Presentation at the Global Maternal Newborn Health Conference, October 20, 2015
Background: Every Newborn Action Plan (ENAP) developed national targets, for less than 12 neonatal deaths and stillbirths per 1000 births by 2030, with a resolution at World Health Assembly 2014. To track progress, urgent data improvements are required, with milestones by 2010 including validated coverage indicators and institutionalisation of data collection, impact data collection through civil registration and vital statistics (CVRS), minimum perinatal dataset and perinatal mortality audit tools. This paper describes the work of ENAP’s metrics group and multiple stakeholders to prioritise and select indicators and develop a systematic measurement improvement roadmap.
Methodology: In 2014, ENAP listed 10 core (plus additional) indicators prioritised from a list of 120 through systematic grading according to relevance to ENAP and data availability.
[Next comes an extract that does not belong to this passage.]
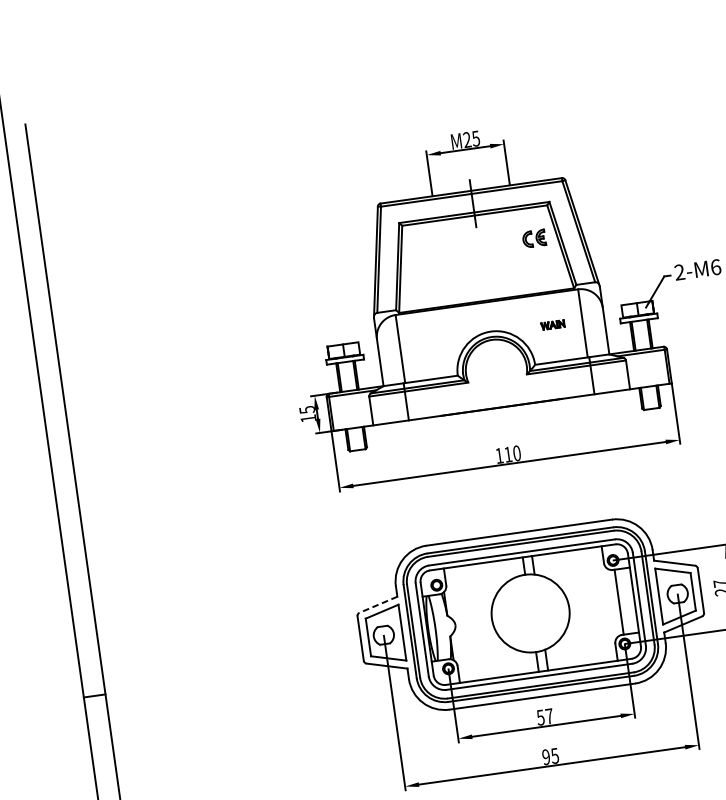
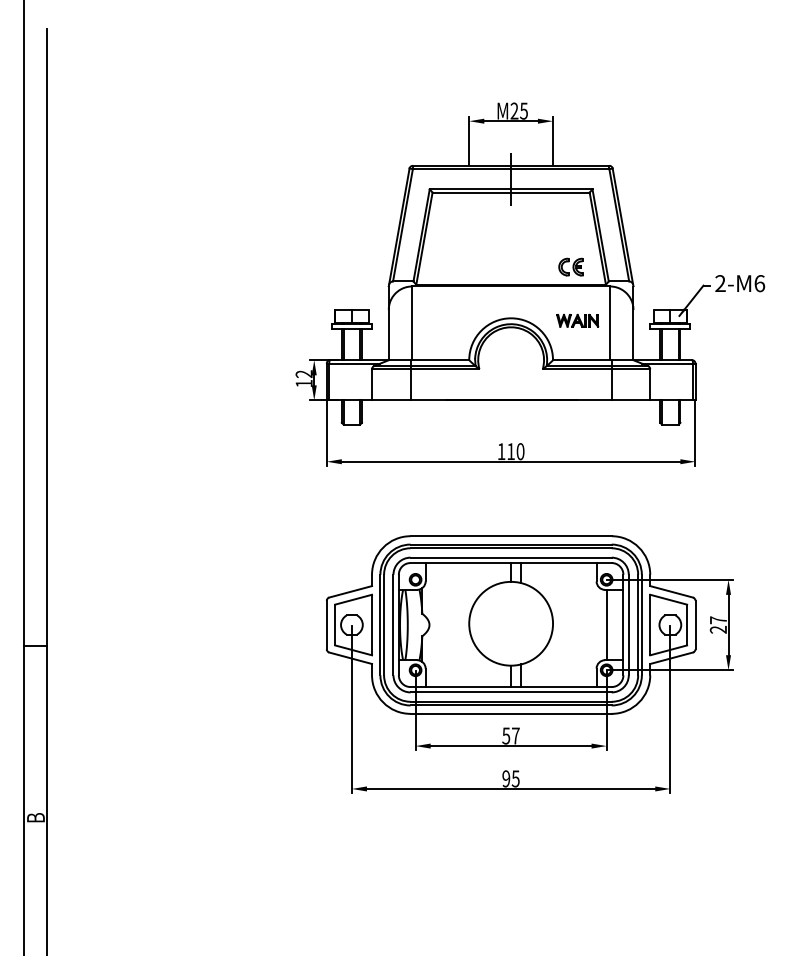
part: (533, 238) -> (570, 266), moved
part: (552, 324) -> (577, 320), size x1.67
text: (306, 410) -> (303, 374), 15 -> 12
line: (378, 604) -> (350, 591), dashed -> solid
Since then the indicators have been mapped, with identification of measurement gaps, research questions set. Through multi-partner planning processes including a WHO Technical meeting, December 2014, the measurement improvement roadmap was refined.
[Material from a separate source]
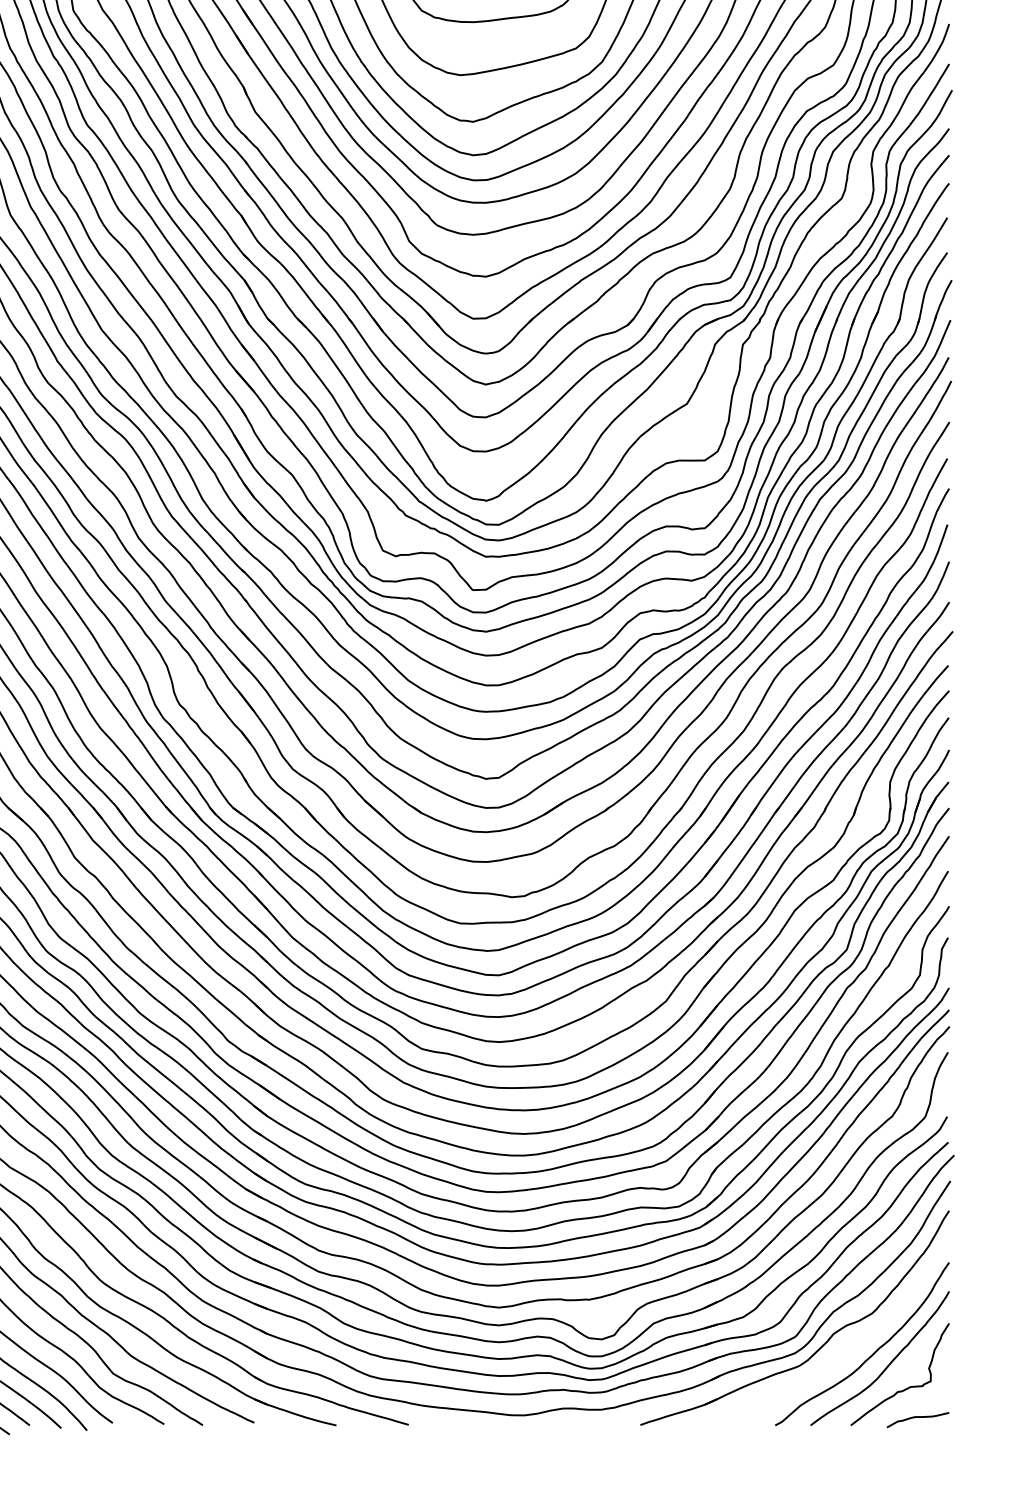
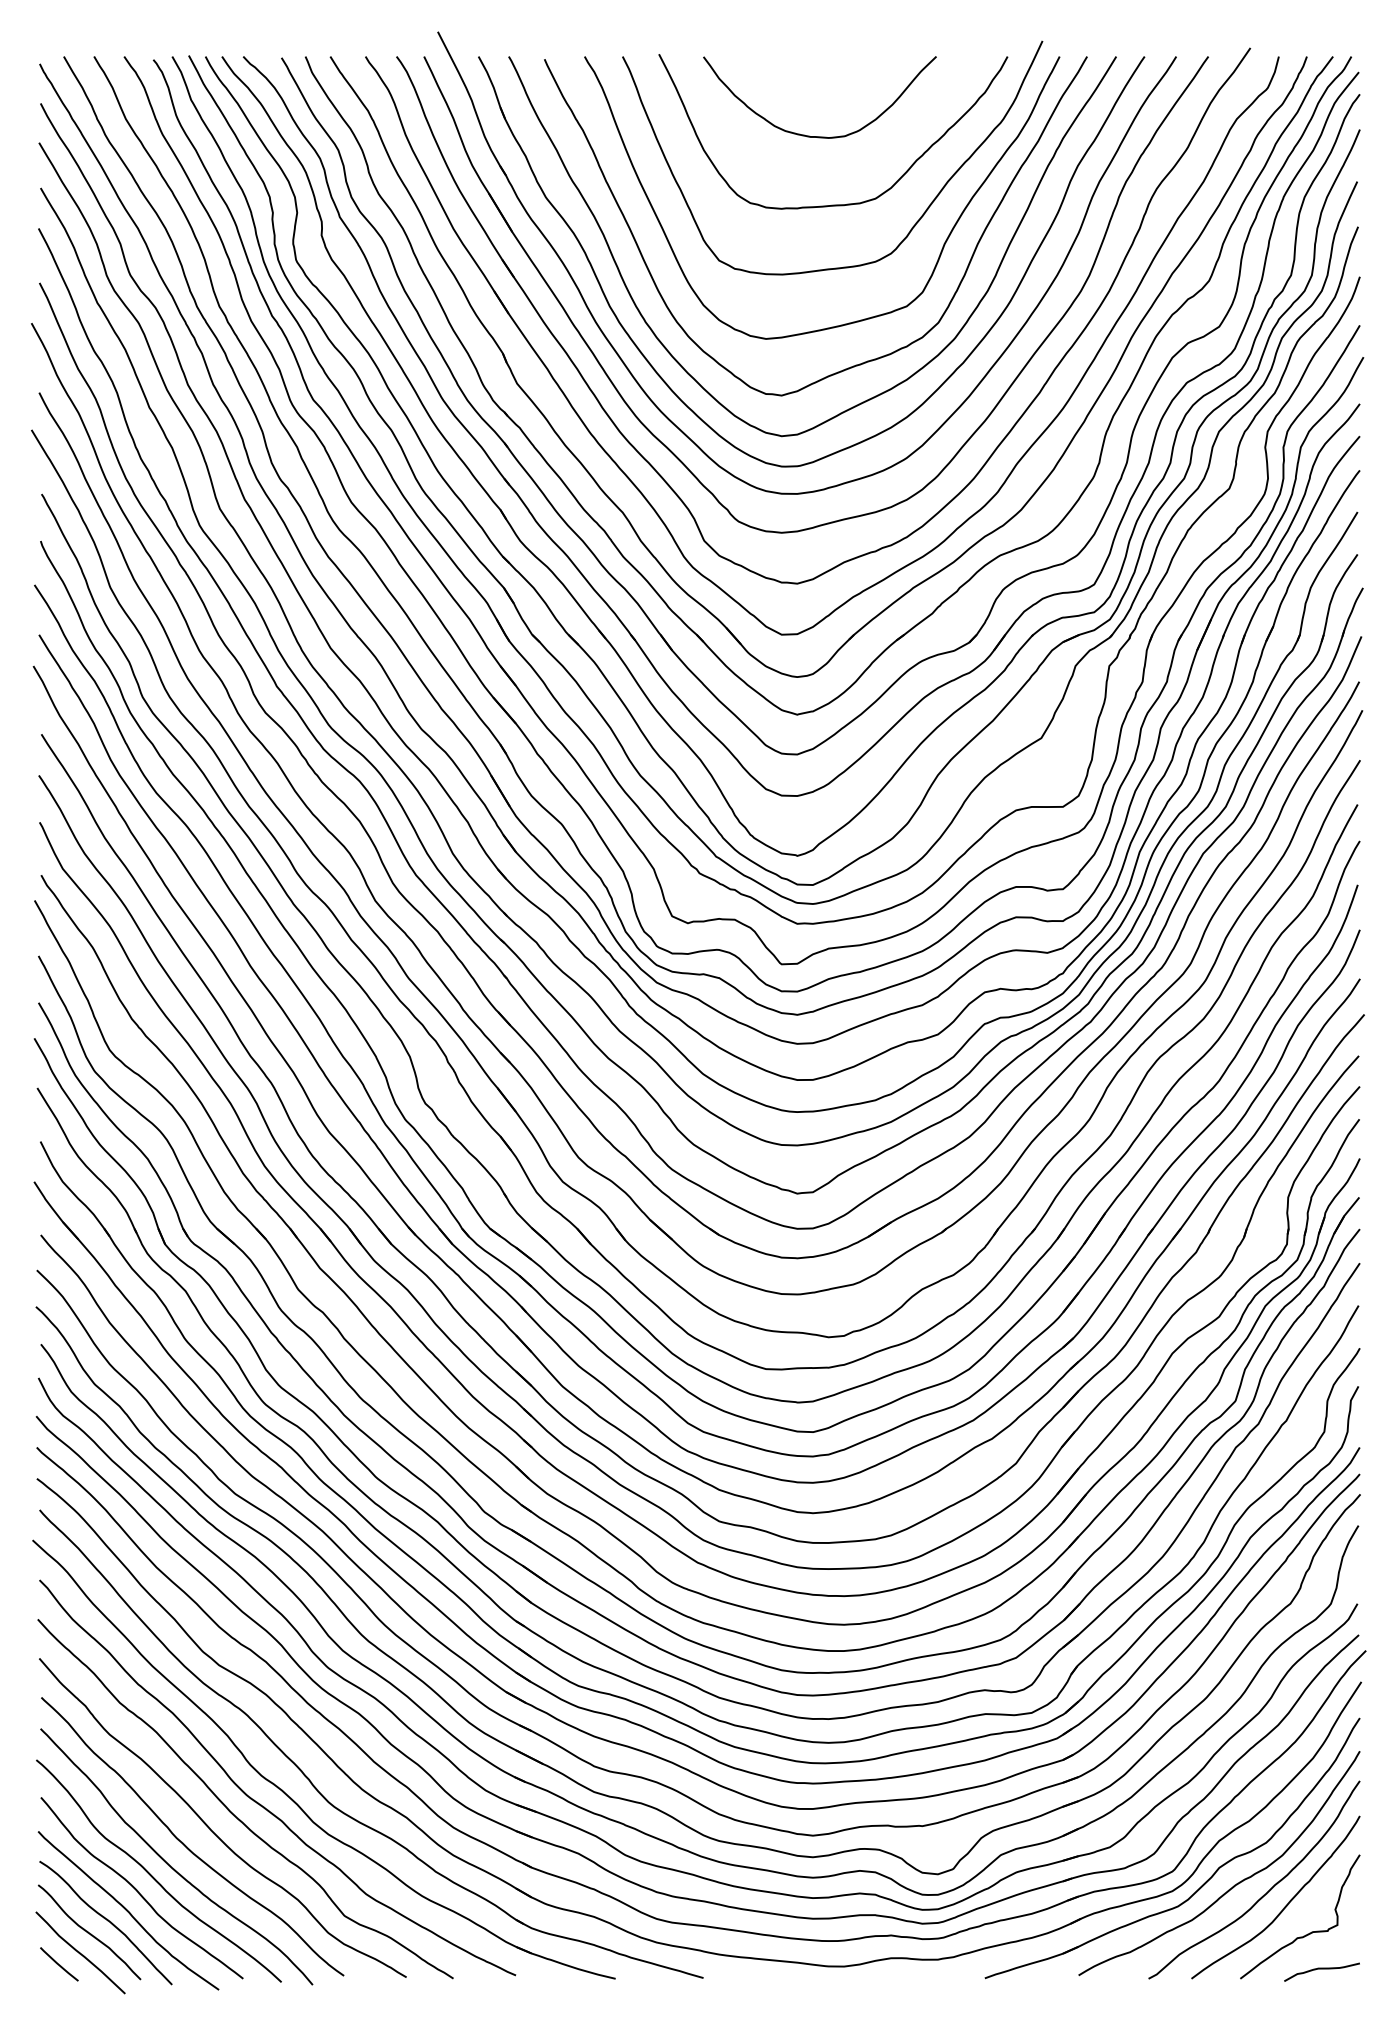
curve: (845, 1347) -> (1234, 1884), added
Results: Core impact indicators (neonatal mortality rate, maternal mortality ratio, stillbirth rate) are well-defined, focus is needed to improve data quantity and quality. Indicators for newborns at risk or with complications or disability mainly lack indicator definitions or data. Coverage of care for all mothers and newborns (intrapartum/skilled birth attendance, early postnatal care, essential newborn care) have defined contact points, but gaps exist in measuring content of care provided at these contact points and quality of care. The most major gap is for coverage for specific treatment indicators, related to some of the highest impact interventions.
Conclusion: The measurement improvement roadmap outlines actions to improve data quantity, quality and use working with existing global networks, such as INDEPTH and All India Institute of Medical Science (AIIMS), and centres of excellence in three high burden countries. Real change requires intentional transfer of leadership to countries with the greatest disease burden.